Gordon Brown will next week unveil plans to offer people more power over their public services, including the police, as he seeks to regain the initiative on policy after a tumultuous few months.
Brown has felt unable to set out the government’s policy agenda in recent times as he has dealt with the fallout from the expenses scandal, a series of ministerial resignations and Labour’s poor performance in the European elections.
But in an interview with the Times, he dismissed speculation that he could resign before the next election.
“I have got a job to do,” he says. “One that every day I address with new enthusiasm.”
The government will publish the proposals on Monday in a document entitled Building Britain’s Future, alongside a draft legislative programme for the final year before a general election.
The document is expected to include plans to offer patients, parents and residents more personalised public services, as well as powers of redress if services are inadequate.
The police will be required to consult more closely with residents over issues such as the location of CCTV cameras and over where criminals serve their “community payback” sentences.

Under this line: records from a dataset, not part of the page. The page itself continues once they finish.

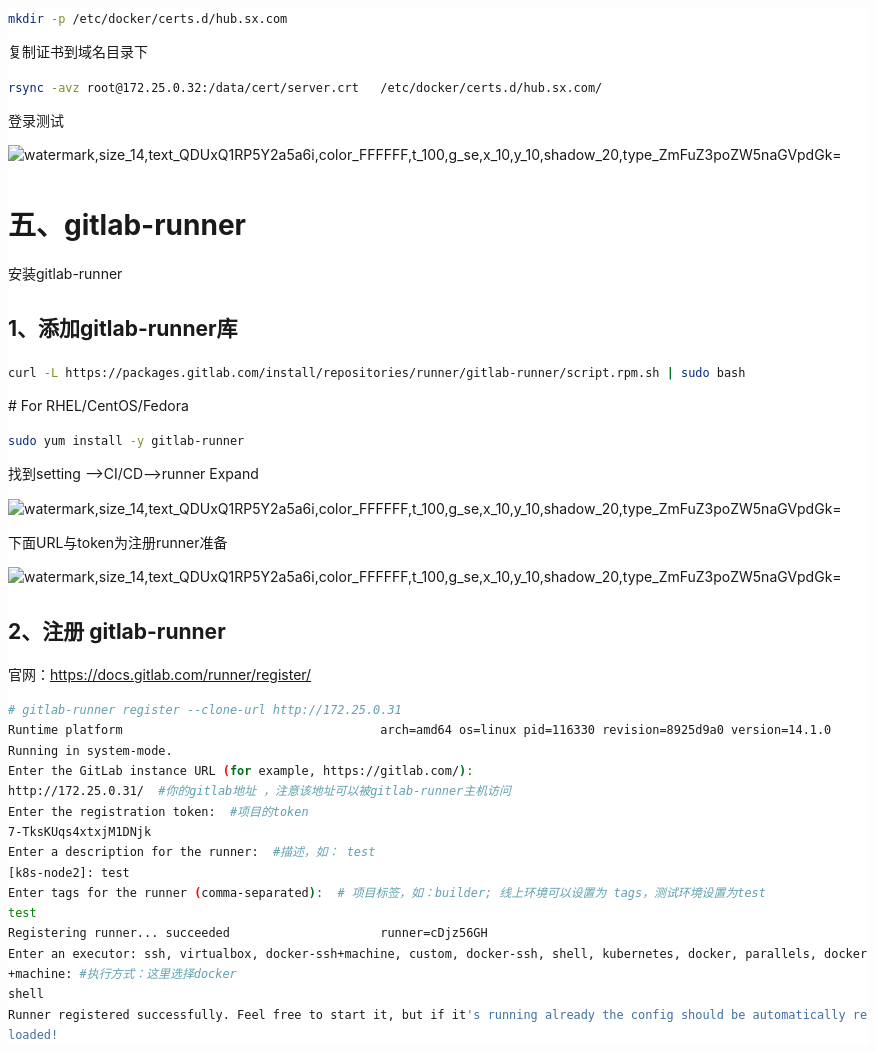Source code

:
```bash
mkdir -p /etc/docker/certs.d/hub.sx.com
```

复制证书到域名目录下

```bash
rsync -avz root@172.25.0.32:/data/cert/server.crt   /etc/docker/certs.d/hub.sx.com/
```

登录测试

![watermark,size_14,text_QDUxQ1RP5Y2a5a6i,color_FFFFFF,t_100,g_se,x_10,y_10,shadow_20,type_ZmFuZ3poZW5naGVpdGk=](https://s4.51cto.com/images/blog/202108/20/83c2f7d6c96c14ecbe8220292f4e4075.png?x-oss-process=image/watermark,size_14,text_QDUxQ1RP5Y2a5a6i,color_FFFFFF,t_100,g_se,x_10,y_10,shadow_20,type_ZmFuZ3poZW5naGVpdGk=)

# 五、gitlab-runner

安装gitlab-runner

## 1、添加gitlab-runner库

```bash
curl -L https://packages.gitlab.com/install/repositories/runner/gitlab-runner/script.rpm.sh | sudo bash
```

\# For RHEL/CentOS/Fedora

```bash
sudo yum install -y gitlab-runner
```

找到setting -->CI/CD-->runner Expand

![watermark,size_14,text_QDUxQ1RP5Y2a5a6i,color_FFFFFF,t_100,g_se,x_10,y_10,shadow_20,type_ZmFuZ3poZW5naGVpdGk=](https://s4.51cto.com/images/blog/202108/20/318e2dffbd6cc1b29f542d05205b0d18.png?x-oss-process=image/watermark,size_14,text_QDUxQ1RP5Y2a5a6i,color_FFFFFF,t_100,g_se,x_10,y_10,shadow_20,type_ZmFuZ3poZW5naGVpdGk=)

下面URL与token为注册runner准备

![watermark,size_14,text_QDUxQ1RP5Y2a5a6i,color_FFFFFF,t_100,g_se,x_10,y_10,shadow_20,type_ZmFuZ3poZW5naGVpdGk=](https://s4.51cto.com/images/blog/202108/20/313410ef7409f06b231a9d1c4d5b402f.png?x-oss-process=image/watermark,size_14,text_QDUxQ1RP5Y2a5a6i,color_FFFFFF,t_100,g_se,x_10,y_10,shadow_20,type_ZmFuZ3poZW5naGVpdGk=)

 

## 2、注册 gitlab-runner

官网：https://docs.gitlab.com/runner/register/

 

```bash
# gitlab-runner register --clone-url http://172.25.0.31
Runtime platform                                    arch=amd64 os=linux pid=116330 revision=8925d9a0 version=14.1.0
Running in system-mode.                           
Enter the GitLab instance URL (for example, https://gitlab.com/):
http://172.25.0.31/  #你的gitlab地址 ，注意该地址可以被gitlab-runner主机访问
Enter the registration token:  #项目的token
7-TksKUqs4xtxjM1DNjk
Enter a description for the runner:  #描述，如： test
[k8s-node2]: test
Enter tags for the runner (comma-separated):  # 项目标签，如：builder; 线上环境可以设置为 tags，测试环境设置为test
test
Registering runner... succeeded                     runner=cDjz56GH
Enter an executor: ssh, virtualbox, docker-ssh+machine, custom, docker-ssh, shell, kubernetes, docker, parallels, docker+machine: #执行方式：这里选择docker
shell
Runner registered successfully. Feel free to start it, but if it's running already the config should be automatically reloaded!
```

Brown said: “We are prepared to take on any vested interest that stands in the way of better services. Services exist not for the public servants but for the people who are there to be served. For the patient, parent, resident and citizen our first focus will be how they can be better served.”
On constitutional reform, he suggested that legislation to remove the remaining 92 hereditary peers from the House of Lords would be introduced, clearing the way for the creation of an elected second chamber.
He also renews his attack on the Conservative Party’s spending plans, making it clear that he believes the key dividing lines at the next election will be over public spending.
“We had a strategy for tackling the recession. Our opponents had no strategy. They would still leave us in a position where perhaps the banks would not have been rescued and action would not have been taken to support businesses. There would be no extra public investment and no support for jobs,” he says.